15.In Permanent Secretary Office of the President Ministry of Internal Security & Another ex parte Nassir Mwadhihi  eKLR,the High Court further stated as follows: -
33.It therefore follows from the foregoing discourse that the rules applicable to normal execution proceedings by way of committal to civil jail are not necessarily applicable to enforcement of an order of the Court arising from an order of mandamus by way of committal. It must be remembered that an application for an order of mandamus seeking an order compelling the Government to satisfy a decree is a very elaborate procedure. Before the Court issues such an order, there must be proof that the provisions of the Government Proceedings Act have been complied with respect to issuance of certificate of costs and certificate of order against the Government. After the issuance of the aforesaid documents, just like in any application for mandamus, there must be a demand for payment made by or on behalf of the decree holder to the relevant department seeking payment since in an application for an order of mandamus, the law as a general rule requires a demand by the applicant for action and refusal as a prerequisite to the granting of an order, though there are exceptions to the rule. See The District Commissioner Kiambu v R and Others Ex Parte Ethan Njau Civil Appeal No. 2 of 1960  EA 109; R vs The Brecknock And Abergavenny Canal Co. 111 ER and R v The Bristol and Exeter Railway Co 114 ER 859.
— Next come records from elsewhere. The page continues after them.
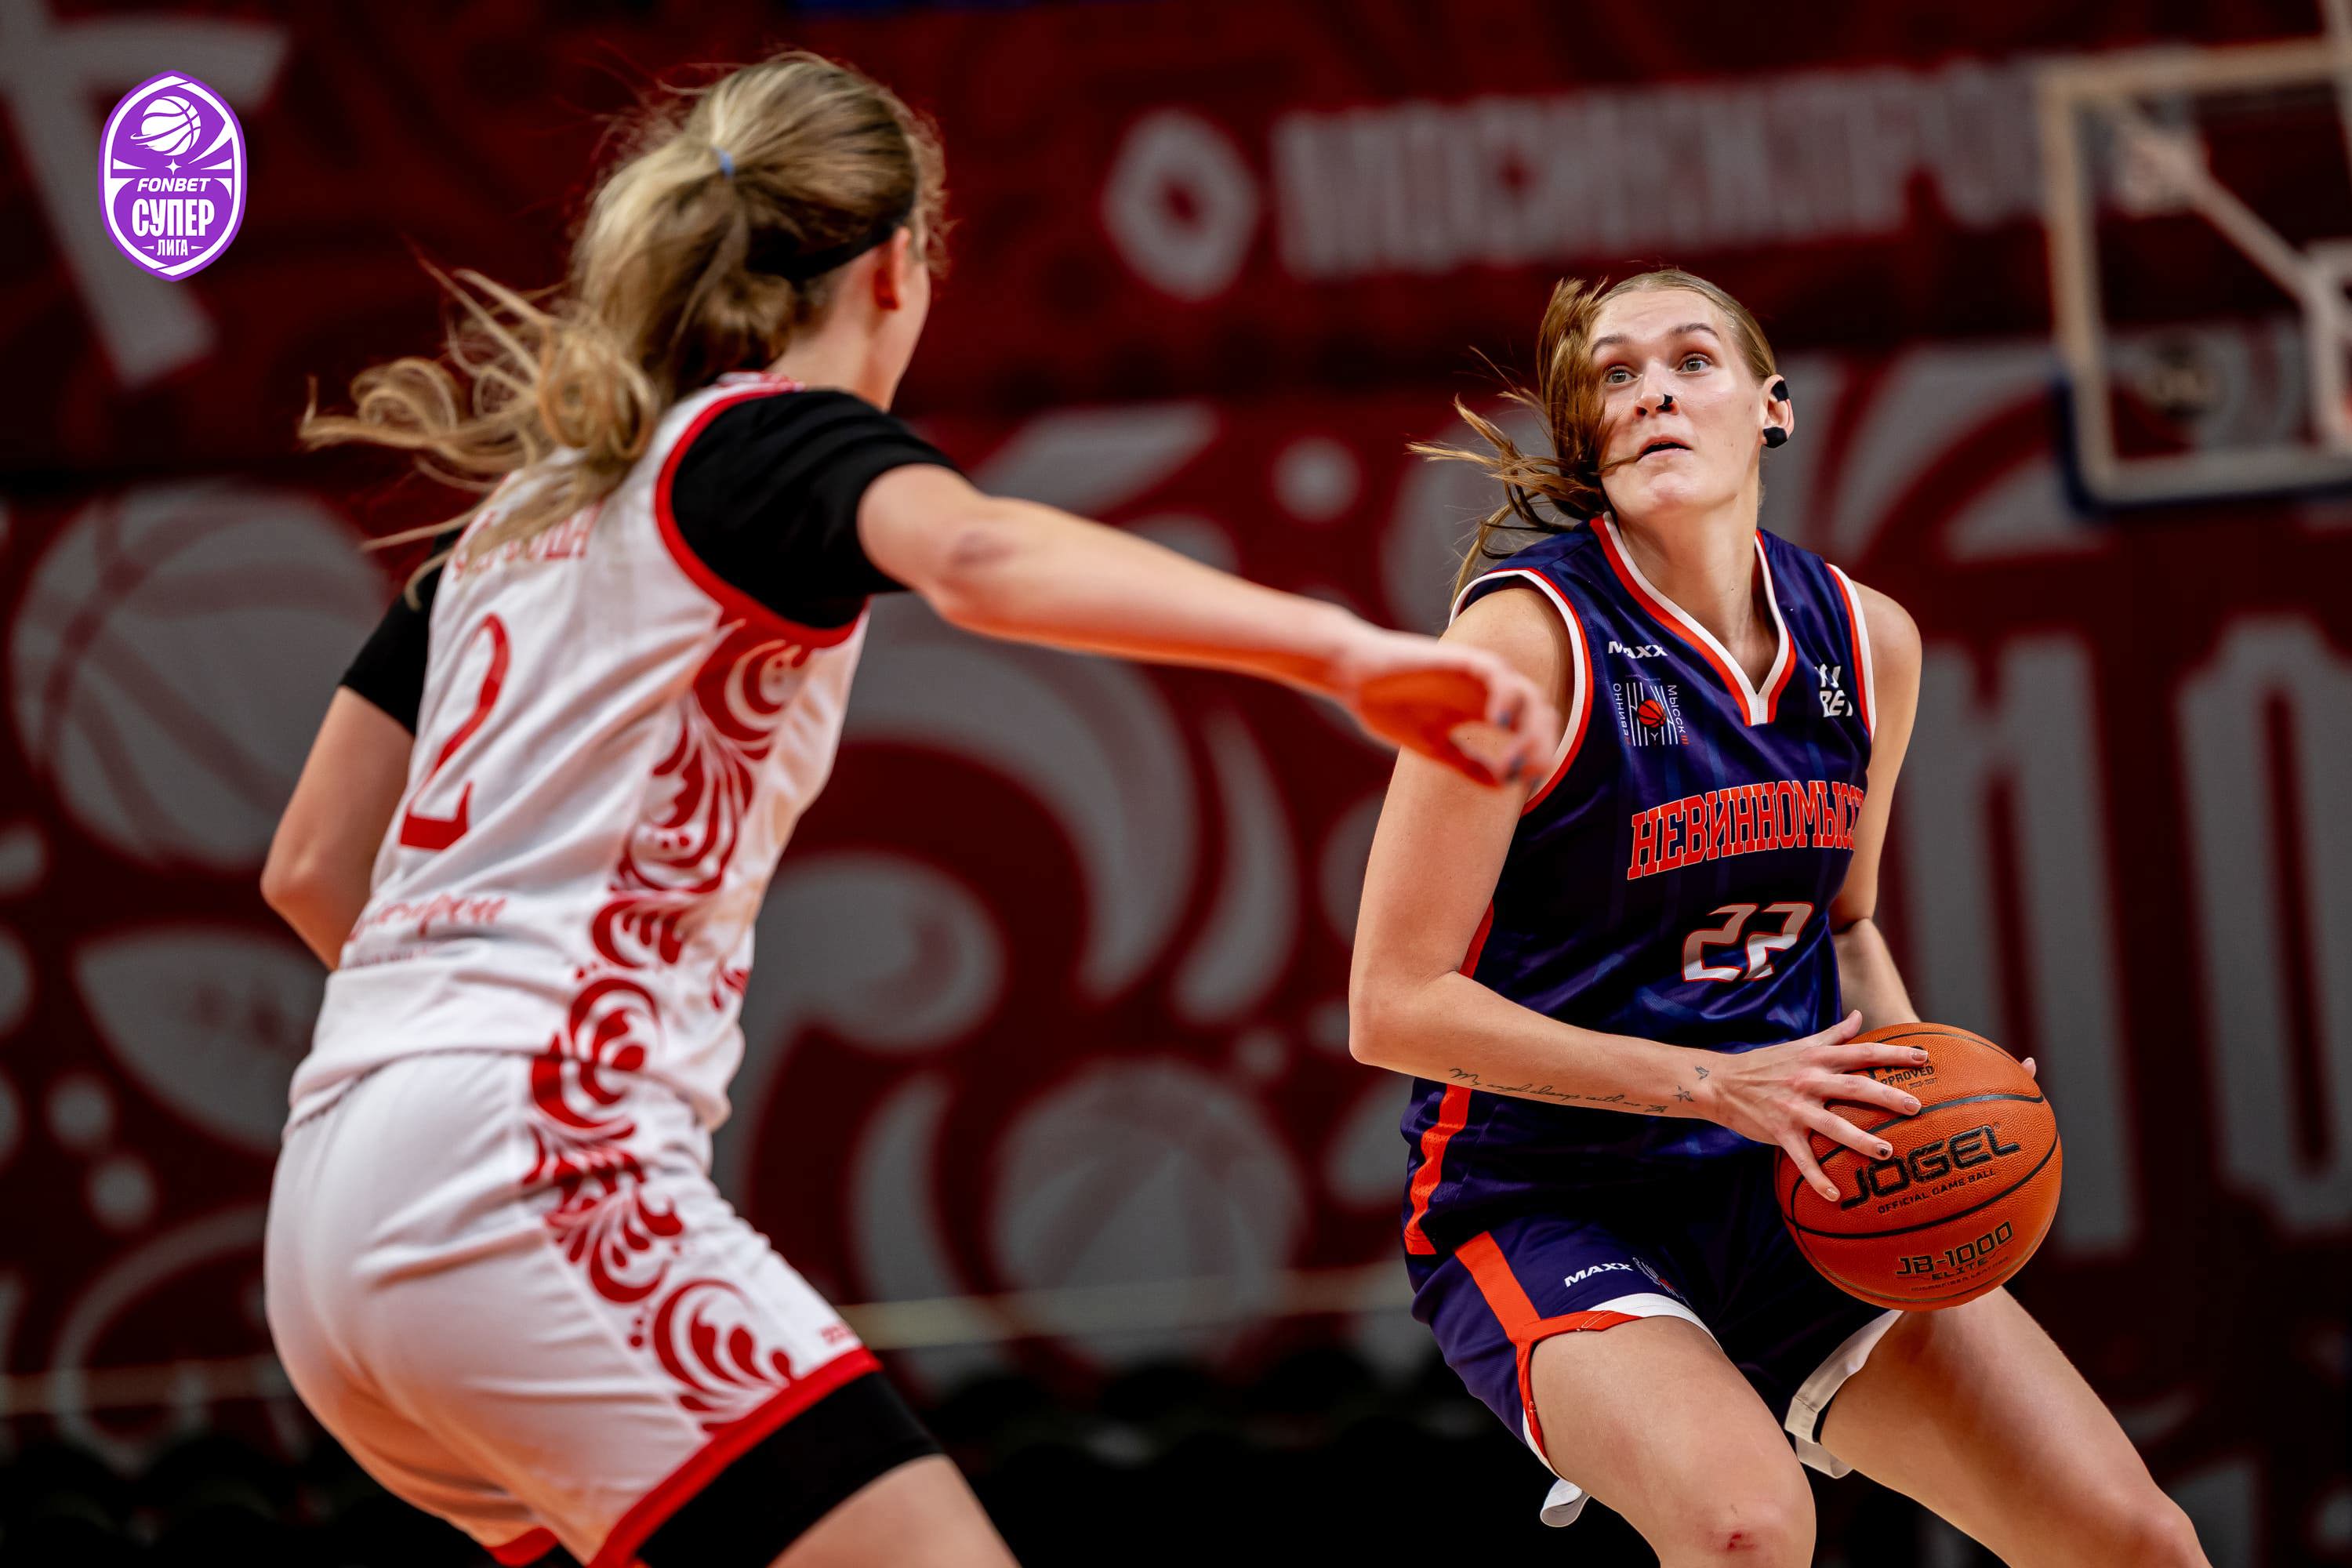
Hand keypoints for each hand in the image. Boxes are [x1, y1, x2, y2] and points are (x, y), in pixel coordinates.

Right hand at [1332, 627, 1559, 787]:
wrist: (1353, 678)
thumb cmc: (1387, 706)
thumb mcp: (1434, 746)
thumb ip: (1468, 763)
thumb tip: (1502, 785)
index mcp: (1483, 709)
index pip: (1531, 729)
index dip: (1538, 755)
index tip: (1523, 781)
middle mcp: (1488, 691)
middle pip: (1541, 713)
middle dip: (1543, 744)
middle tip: (1527, 771)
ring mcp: (1477, 674)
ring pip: (1528, 695)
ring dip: (1529, 728)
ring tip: (1513, 757)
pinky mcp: (1461, 659)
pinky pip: (1499, 672)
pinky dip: (1506, 696)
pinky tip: (1498, 723)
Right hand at [1693, 1011, 1931, 1202]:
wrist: (1720, 1082)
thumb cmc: (1766, 1063)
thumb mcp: (1800, 1045)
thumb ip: (1833, 1034)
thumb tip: (1858, 1015)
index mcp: (1816, 1058)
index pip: (1861, 1052)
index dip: (1893, 1054)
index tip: (1924, 1058)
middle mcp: (1808, 1081)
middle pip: (1854, 1087)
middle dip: (1886, 1097)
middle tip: (1916, 1107)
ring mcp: (1794, 1107)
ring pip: (1832, 1125)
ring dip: (1860, 1140)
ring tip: (1887, 1152)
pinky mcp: (1779, 1131)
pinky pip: (1801, 1158)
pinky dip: (1817, 1178)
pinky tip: (1836, 1196)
34.The said elaborate procedure is further meant to give adequate notice to the Government to make arrangement to satisfy the decree. The procedure, in my view is not meant to relieve the Government from meeting its statutory obligations to satisfy decrees and orders of the Court……...
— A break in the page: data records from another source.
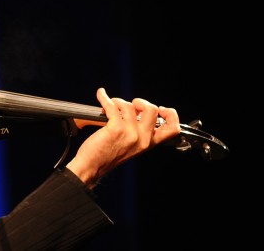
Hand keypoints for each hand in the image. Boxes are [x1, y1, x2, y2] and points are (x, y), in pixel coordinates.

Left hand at [66, 88, 180, 187]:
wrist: (91, 167)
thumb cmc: (107, 156)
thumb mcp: (131, 146)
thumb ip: (138, 132)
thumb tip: (135, 110)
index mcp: (148, 143)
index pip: (172, 129)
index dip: (170, 115)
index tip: (161, 109)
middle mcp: (142, 139)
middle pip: (153, 110)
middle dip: (141, 102)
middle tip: (130, 106)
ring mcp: (130, 134)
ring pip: (131, 106)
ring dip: (118, 101)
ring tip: (110, 106)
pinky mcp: (116, 129)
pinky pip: (112, 106)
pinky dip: (104, 98)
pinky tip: (101, 95)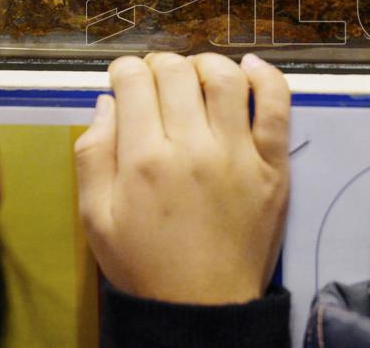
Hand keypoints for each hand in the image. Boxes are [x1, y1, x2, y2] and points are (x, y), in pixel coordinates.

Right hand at [75, 52, 290, 304]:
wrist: (201, 306)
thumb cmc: (145, 262)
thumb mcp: (95, 217)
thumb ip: (92, 155)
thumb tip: (107, 102)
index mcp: (143, 159)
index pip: (134, 82)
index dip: (125, 70)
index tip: (125, 79)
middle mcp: (191, 147)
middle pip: (176, 72)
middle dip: (159, 64)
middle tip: (157, 80)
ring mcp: (237, 153)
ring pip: (225, 77)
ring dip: (205, 63)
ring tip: (196, 74)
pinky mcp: (273, 163)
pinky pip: (277, 105)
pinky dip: (266, 76)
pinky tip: (250, 67)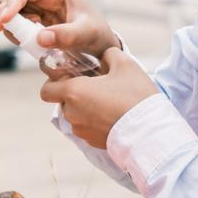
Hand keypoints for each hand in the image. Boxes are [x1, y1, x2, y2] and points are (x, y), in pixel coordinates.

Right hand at [0, 0, 119, 57]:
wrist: (100, 46)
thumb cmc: (97, 35)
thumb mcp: (87, 34)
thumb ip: (67, 36)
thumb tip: (41, 38)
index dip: (9, 1)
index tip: (5, 21)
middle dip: (1, 7)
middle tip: (2, 28)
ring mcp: (34, 6)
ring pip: (4, 5)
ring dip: (6, 22)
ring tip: (22, 38)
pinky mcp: (31, 19)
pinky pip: (12, 22)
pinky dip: (13, 31)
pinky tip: (26, 41)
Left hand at [40, 47, 158, 147]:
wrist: (151, 132)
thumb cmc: (136, 96)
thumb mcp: (126, 65)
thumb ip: (109, 55)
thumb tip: (104, 57)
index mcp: (74, 92)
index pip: (46, 90)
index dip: (55, 83)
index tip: (71, 77)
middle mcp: (72, 113)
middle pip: (62, 102)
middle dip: (75, 95)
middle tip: (96, 87)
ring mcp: (82, 131)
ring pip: (75, 116)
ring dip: (85, 109)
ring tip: (108, 102)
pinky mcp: (93, 142)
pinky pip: (87, 129)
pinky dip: (95, 122)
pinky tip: (113, 116)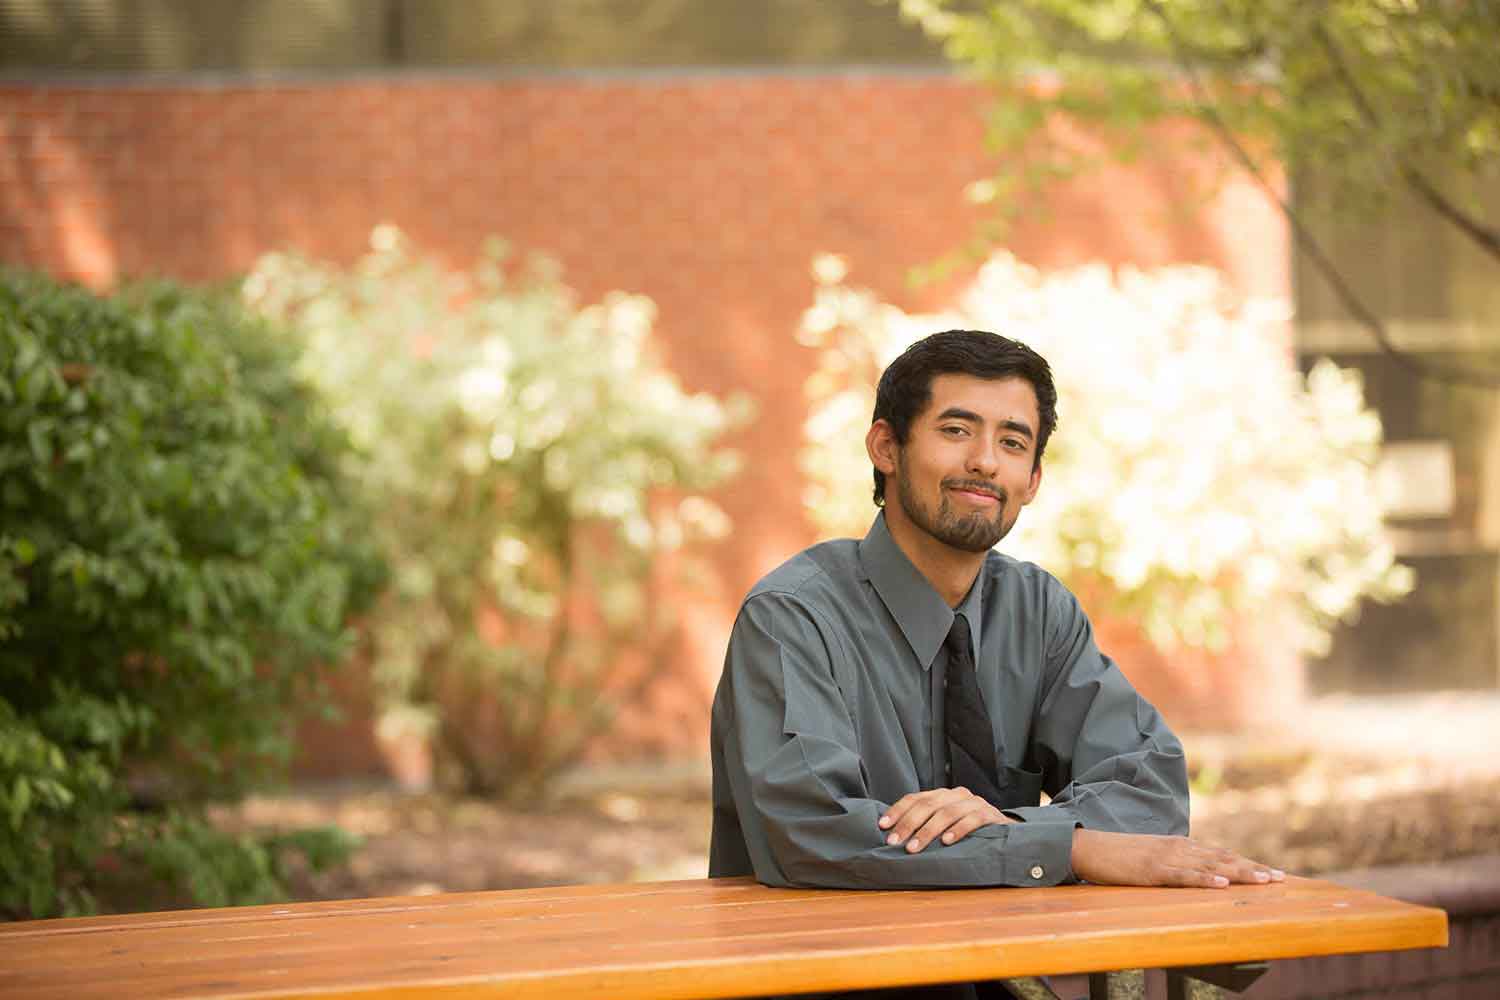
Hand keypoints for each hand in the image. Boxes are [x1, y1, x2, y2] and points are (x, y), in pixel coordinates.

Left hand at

16.This Court need not re-emphasize the need for strict compliance with Section 21 of the Act which in any event is the law of the land.
17.In this matter, the Court gathers from the record that a Decree and a Certificate of Costs in the civil suit were drawn and issued. The Court did not set its legal eyes on any Certificate of Order.
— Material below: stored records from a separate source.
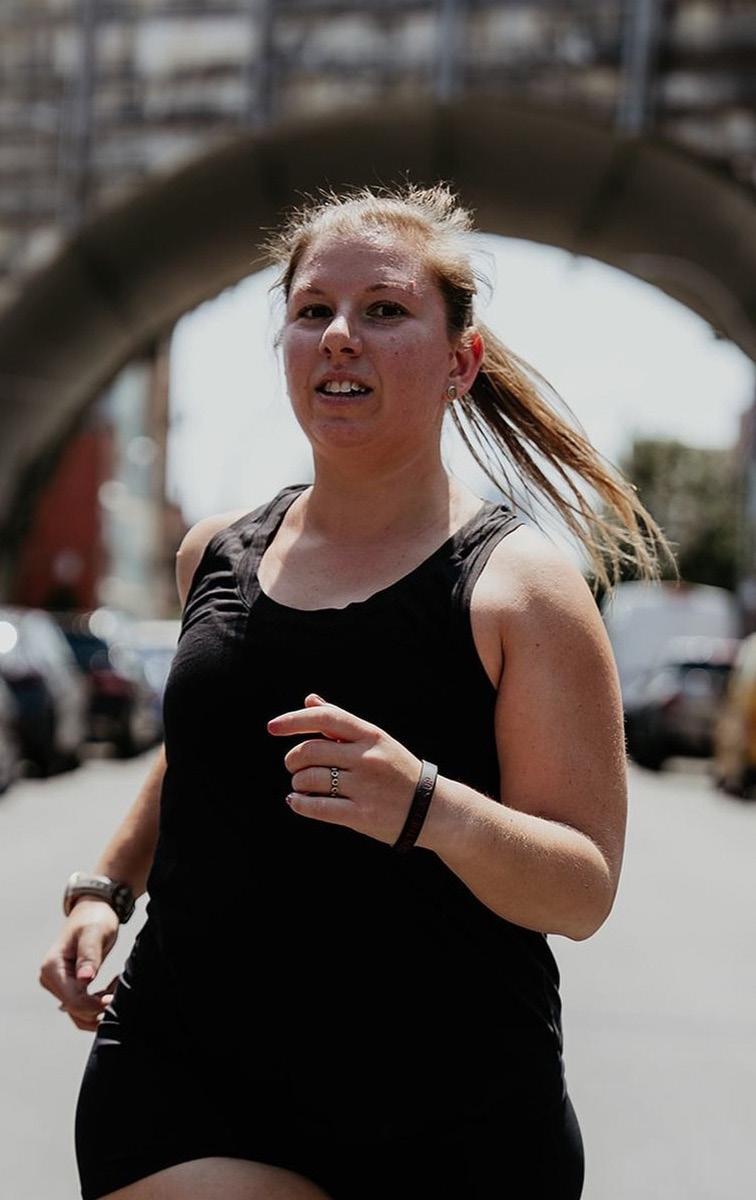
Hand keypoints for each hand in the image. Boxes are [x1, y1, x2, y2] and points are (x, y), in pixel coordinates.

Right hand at [39, 899, 119, 1031]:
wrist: (92, 911)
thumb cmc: (94, 919)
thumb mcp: (94, 933)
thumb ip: (89, 955)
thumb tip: (85, 979)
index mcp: (52, 968)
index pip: (73, 1001)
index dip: (95, 1005)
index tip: (115, 997)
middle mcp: (50, 979)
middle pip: (75, 1011)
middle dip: (99, 1007)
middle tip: (121, 990)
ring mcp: (58, 985)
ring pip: (79, 1014)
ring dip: (100, 1008)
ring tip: (118, 987)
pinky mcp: (68, 987)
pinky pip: (83, 1006)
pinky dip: (98, 1003)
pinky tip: (113, 988)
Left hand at [267, 693, 421, 845]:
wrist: (432, 808)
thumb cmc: (396, 769)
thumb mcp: (375, 740)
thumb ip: (341, 722)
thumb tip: (310, 700)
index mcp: (370, 735)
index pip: (325, 718)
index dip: (294, 720)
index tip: (272, 727)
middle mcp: (367, 758)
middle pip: (310, 751)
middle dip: (293, 759)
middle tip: (294, 766)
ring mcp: (365, 787)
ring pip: (309, 779)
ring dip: (297, 783)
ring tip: (302, 786)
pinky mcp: (362, 815)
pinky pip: (317, 808)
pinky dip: (299, 804)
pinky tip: (297, 802)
18.There is a specific procedure on how the Certificate of Order required under the Act is obtained. The procedure is contained in Order 29 of the Civil Procedure Rules. Under Rule 3 thereof, the application is made to the Deputy Registrar in the High Court or to the Court in the subordinate Court. The format of the Certificate of Order is provided in Appendix A Form No. 22 of the Civil Procedure Rules. Form No. 23 provides the format for a Certificate of Costs in the event it is separately issued.
19.Once a party obtains the Certificate of Order and the Certificate of Costs, in the event the Certificate of Costs is obtained separately, together with the Decree, then such a party must satisfy the Court of service of those documents upon the party named in the Certificates. In this case there is neither evidence of issuance of the Certificates nor service thereof on the Respondents or their Advocates.
20.This Court, therefore, finds no difficulty in finding that the Ex-parte Applicant did not fully comply with the legal requirements for an order of mandamus to issue. The application is premature and cannot stand.
21.The upshot is that the Notice of Motion dated 6th June, 2022 is hereby struck out with no order on costs.